◆ **BRANO**:
::::::

Aggiungerei anche che nel caso proposto dall'OP, tutte e due le versioni sono in realta' pasticciate, perche' in originale e' Ulica (non via) Knez Mihailova, mentre in italiano e' via Principe Michele (e non Mihailo). Comunque, anch'io lascerei l'originale!


----------



## fabri85

furs said:


> Aggiungerei anche che nel caso proposto dall'OP, tutte e due le versioni sono in realta' pasticciate, perche' in originale e' Ulica (non via) Knez Mihailova, mentre in italiano e' via Principe Michele (e non Mihailo). Comunque, anch'io lascerei l'originale!


risolto il problema di Knez Mihajlova, direi che però preferisco sempre tradurre "via" onde evitare confusioni, a meno che non sia originariamente street/road/avenue


----------



## furs

Opinabile, ma ovviamente ognuno ha il diritto ad avere la prioria idea...


----------



## francisgranada

fabri85 said:


> risolto il problema di Knez Mihajlova, direi che però preferisco sempre tradurre "via" onde evitare confusioni, a meno che non sia originariamente street/road/avenue



Il problema e questo: Le versioni _Ulica Knez Mihailova_, _Via Principe Michele_, _Via Knez Mihailo _hanno senso. Invece _Via Knez Mihailova _è grammaticalmente sbagliato, perché il principe si chiamava _Mihailo _e non _Mihailova_. La terminazione -_ova _è una desinenza che esprime la proprietà, appartenenza ecc. (grosso modo corrisponde alla preposizione _di_ nell'italiano).

::::::

◆ **VOCI**:
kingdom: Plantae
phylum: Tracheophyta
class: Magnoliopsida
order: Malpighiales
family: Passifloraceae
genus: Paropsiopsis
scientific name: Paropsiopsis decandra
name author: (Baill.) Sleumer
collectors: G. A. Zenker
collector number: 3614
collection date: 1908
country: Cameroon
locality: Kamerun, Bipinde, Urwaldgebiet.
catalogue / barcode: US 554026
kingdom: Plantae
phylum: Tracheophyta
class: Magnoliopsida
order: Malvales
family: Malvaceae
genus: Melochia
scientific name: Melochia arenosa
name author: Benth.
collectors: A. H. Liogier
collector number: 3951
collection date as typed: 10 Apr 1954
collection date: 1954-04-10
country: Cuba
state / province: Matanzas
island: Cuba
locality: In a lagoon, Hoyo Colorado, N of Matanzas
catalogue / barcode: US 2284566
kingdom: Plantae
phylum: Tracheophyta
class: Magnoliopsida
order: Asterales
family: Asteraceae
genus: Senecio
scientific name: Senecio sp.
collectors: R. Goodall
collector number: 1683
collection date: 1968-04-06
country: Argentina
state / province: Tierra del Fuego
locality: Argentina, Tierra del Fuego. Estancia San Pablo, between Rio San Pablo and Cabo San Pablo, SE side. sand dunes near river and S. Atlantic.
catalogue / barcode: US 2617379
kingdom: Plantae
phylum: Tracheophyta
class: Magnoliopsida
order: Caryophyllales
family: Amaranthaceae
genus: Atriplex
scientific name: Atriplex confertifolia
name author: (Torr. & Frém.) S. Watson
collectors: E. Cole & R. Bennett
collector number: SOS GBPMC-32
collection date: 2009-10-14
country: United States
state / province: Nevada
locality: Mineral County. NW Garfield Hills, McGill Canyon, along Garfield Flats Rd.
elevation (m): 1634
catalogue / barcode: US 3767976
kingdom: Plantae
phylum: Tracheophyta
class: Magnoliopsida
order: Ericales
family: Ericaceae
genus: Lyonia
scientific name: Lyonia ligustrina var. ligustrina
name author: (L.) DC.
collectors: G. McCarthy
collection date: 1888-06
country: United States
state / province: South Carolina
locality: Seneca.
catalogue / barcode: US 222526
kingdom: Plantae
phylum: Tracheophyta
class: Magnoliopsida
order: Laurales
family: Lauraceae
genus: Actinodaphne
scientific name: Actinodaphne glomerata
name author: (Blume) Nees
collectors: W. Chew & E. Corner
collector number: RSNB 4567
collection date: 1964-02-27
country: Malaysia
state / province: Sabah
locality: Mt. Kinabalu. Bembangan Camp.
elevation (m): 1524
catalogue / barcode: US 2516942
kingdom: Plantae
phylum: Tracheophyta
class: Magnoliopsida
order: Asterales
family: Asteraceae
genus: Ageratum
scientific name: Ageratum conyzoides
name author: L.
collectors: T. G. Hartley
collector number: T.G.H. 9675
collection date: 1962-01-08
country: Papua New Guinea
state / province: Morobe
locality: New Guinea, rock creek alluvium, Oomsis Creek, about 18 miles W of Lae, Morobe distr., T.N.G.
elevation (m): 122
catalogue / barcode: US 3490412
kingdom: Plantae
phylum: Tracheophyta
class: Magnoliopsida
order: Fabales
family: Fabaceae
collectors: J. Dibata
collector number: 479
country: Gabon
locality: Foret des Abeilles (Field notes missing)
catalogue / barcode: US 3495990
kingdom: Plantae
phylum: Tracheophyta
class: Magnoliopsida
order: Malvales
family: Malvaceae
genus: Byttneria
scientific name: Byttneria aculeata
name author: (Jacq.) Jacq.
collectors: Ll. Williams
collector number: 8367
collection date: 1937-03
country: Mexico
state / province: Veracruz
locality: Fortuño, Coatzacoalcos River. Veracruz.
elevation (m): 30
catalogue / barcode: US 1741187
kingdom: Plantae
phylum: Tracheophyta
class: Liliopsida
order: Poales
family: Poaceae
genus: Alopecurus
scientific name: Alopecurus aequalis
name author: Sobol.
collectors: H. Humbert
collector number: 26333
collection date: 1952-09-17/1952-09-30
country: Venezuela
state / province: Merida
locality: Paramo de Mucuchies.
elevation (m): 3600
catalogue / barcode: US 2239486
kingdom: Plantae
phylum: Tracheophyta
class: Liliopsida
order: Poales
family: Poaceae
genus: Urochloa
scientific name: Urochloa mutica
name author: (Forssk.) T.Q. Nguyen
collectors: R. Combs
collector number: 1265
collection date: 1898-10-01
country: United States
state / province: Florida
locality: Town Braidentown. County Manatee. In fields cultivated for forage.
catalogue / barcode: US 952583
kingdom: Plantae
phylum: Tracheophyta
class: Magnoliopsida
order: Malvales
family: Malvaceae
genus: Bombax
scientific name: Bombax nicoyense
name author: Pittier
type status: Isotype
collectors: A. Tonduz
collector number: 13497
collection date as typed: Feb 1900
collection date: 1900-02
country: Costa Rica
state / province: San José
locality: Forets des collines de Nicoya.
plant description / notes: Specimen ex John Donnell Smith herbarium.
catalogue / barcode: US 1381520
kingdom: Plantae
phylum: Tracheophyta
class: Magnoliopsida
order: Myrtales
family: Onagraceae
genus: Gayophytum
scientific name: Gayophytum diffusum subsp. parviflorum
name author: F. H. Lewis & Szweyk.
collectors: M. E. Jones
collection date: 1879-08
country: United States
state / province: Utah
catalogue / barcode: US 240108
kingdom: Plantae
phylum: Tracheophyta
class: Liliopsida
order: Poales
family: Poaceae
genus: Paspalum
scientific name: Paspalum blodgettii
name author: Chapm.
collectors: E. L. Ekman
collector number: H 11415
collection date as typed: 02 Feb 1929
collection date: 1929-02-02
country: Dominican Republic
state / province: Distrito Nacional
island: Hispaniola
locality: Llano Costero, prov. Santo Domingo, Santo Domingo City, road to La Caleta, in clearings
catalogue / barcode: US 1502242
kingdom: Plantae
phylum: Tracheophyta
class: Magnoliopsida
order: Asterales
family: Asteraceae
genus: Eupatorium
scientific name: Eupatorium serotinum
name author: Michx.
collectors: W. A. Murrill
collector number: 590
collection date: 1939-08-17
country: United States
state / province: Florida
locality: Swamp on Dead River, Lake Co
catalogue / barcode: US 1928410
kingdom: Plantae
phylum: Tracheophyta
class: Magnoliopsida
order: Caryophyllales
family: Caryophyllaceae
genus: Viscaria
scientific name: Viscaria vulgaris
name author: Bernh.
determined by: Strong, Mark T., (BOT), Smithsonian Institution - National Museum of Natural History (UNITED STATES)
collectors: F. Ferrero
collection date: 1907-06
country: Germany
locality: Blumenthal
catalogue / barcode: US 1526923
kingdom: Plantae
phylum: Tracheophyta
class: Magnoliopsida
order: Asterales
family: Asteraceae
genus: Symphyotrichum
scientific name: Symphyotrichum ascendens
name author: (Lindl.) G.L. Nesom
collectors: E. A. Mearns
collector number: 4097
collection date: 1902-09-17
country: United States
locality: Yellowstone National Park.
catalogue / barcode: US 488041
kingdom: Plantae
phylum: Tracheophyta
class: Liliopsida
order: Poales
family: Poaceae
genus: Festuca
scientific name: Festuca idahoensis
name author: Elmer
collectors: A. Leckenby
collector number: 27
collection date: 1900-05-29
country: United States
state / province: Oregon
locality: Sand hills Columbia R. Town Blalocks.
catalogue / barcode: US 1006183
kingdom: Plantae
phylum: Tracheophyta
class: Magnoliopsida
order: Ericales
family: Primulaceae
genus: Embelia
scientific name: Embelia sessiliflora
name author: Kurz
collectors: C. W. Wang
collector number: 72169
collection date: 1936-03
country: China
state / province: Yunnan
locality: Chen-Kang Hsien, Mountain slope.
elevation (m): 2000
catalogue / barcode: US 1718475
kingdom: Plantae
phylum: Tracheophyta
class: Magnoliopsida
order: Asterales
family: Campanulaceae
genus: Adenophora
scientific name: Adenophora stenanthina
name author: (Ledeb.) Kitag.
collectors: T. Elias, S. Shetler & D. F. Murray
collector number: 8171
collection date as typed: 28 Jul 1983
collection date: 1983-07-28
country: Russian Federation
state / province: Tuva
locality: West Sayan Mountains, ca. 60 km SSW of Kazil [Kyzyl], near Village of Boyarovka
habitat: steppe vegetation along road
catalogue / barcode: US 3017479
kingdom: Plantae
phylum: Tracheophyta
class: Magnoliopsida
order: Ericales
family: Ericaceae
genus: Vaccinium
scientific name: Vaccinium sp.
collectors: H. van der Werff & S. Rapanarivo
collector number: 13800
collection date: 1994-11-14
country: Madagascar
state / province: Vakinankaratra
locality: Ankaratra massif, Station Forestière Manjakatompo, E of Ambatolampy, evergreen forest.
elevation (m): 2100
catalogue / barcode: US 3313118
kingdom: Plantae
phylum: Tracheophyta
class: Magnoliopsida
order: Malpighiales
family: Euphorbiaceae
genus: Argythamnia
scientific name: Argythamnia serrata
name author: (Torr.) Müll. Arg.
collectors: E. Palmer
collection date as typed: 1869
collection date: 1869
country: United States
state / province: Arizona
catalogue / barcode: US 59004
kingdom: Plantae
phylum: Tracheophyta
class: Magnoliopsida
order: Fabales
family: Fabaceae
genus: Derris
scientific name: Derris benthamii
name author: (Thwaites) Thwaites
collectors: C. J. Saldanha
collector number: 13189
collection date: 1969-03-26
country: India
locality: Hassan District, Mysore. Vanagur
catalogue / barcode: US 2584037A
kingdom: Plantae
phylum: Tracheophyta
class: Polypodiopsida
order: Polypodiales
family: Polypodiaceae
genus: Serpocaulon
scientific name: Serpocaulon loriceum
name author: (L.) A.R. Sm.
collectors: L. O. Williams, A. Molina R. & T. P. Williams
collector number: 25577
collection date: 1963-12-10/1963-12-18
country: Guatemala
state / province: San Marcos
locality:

::::::

◆ **ESERCIZI**:
(1) Nel brano sulla traduzione dei nomi delle vie, che cosa esprime la desinenza -ova secondo francisgranada?
(2) Riprendi il brano sulla traduzione dei nomi delle vie e proseguilo dopo la sua ultima frase.

◆ **SOLUZIONI**:
(1) Esprime la proprietà, l'appartenenza e simili, e corrisponde grosso modo alla preposizione «di» dell'italiano.

(2)
Non ha senso dire p.e. _la casa di Knez Mihailova, _invece va bene_ la casa di Knez Mihailo, _oppure secondo me ancora meglio:_ la casa di (del) Principe Mihailo,_ perché _knez _non fa parte del suo nome e quindi si può tradurre. 

Dunque, io proporrei una delle seguenti varianti:
- la via del Principe Mihailo (che è la traduzione di _Ulica Knez Mihailova)_
- la via _Ulica Knez Mihailova _(mantenendo anche la parola _ulica_)


----------



## fabri85

Grazie mille per l'intervento Francis, interessante..


----------



## francisgranada

Prego  ...

P.S. Mi viente in mente ancora un altro aspetto: leggendo il titolo della tua domanda, nel primo momento ho pensato che si tratti di qualcuno che infatti si chiama _Mihailova. _Nelle lingue slave (non in tutte) la desinenza _-ova_ si usa in alcuni casi anche per creare cognomi di donne, vedi p.e. Nadezhda Mihailova (d'origine bulgara).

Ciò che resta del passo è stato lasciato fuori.